Fenomenologi si Penantang Positivisme

4 Agustus 2018   12:00 Diperbarui: 4 Agustus 2018   12:07 413
+
Laporkan Konten
Laporkan Akun
Kompasiana adalah platform blog. Konten ini menjadi tanggung jawab bloger dan tidak mewakili pandangan redaksi Kompas.
Lihat foto
Bagikan ide kreativitasmu dalam bentuk konten di Kompasiana | Sumber gambar: Freepik

Dunia adalah soal sudut pandang! Subjek dan objek berinteraksi dalam relasi yang bergantung, serta menggunakan perspektif sesuai dengan selera Anda.

Positivisme menjadi arus dominan, pemaknaan realitas adalah soal eksistensi objek. Sesuai ilustrasi Gua Plato yang memberikan gambaran realitas sebagai bayangan yang tertangkap inderawi, berkat pencahayaan dimulut gua.

Penjelasan atas indikator positivisme, akan sangat terkait dengan ukuran dan empirik sebagai pembuktian. Hal ini berkembang pada masa renaisanse, dan semakin menguat bersamaan dengan pemikiran Phytagoras yang menyatakan bahwa segala sesuatu adalah bilangan.
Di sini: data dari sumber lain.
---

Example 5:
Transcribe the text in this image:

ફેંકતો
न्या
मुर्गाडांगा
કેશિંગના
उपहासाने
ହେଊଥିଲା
Jadi, manakala substansi tidak terbilang maupun berbilang, maka substansi tersebut tidaklah eksis.

Pemahaman ala Phytagoras dikembangkan melalui Copernicus hingga Galileo dalam temuan astronomi terkait arah edar tata surya, kemudian kita mengenal mathesis universalis, karena ilmu tanpa angka tidaklah mampu menjelaskan hakikat.

Melalui positivisme, kita akan menjelaskan sebuah kategori realitas, dapat dipergunakan dalam mendukung prediksi, menggunakan pendekatan deduktif dengan membangun ruang serta jarak antara subjek dan objek.

Objek pada positivisme, menjadi penentu subjek. Pada upaya penjelasan hakikat, positivisme dilaksanakan melalui manipulasi terkontrol, berbasis statistik, menjadi sangat kuantitatif.

Situasi tersebut terbebaskan melalui cara berpikir ala Kant dan Decartes dengan ucapan terkenal, Corgito Ergo Sum -saya berpikir maka saya ada!. Sebuah abstraksi idealis melalui sistem berpikir subjektif.

Bagi individu, upaya mendekati hakikat dimulai dengan pertanyaan dan meragukan segala sesuatu. Kemampuan memberikan jawaban atas lontaran pernyataan tersebut, membawa kita pada tingkat kepastian atas objek.

Proses sadar untuk bertanya dan berpikir, memberikan penekanan pada peran dan pengalaman langsung individu sebagai subjek, yang kemudian dikumandangkan sebagai aliran fenomenologi berdasarkan Husserl.

Titik pandang Husserl dalam fenomenologi bermula dari Kant dan Descartes, meski kritik atas para pendahulunya tersebut ditekankan pada upaya distingsi tegas antara realitas yang memikirkan (subjek) dari realitas yang dipikirkan (objek).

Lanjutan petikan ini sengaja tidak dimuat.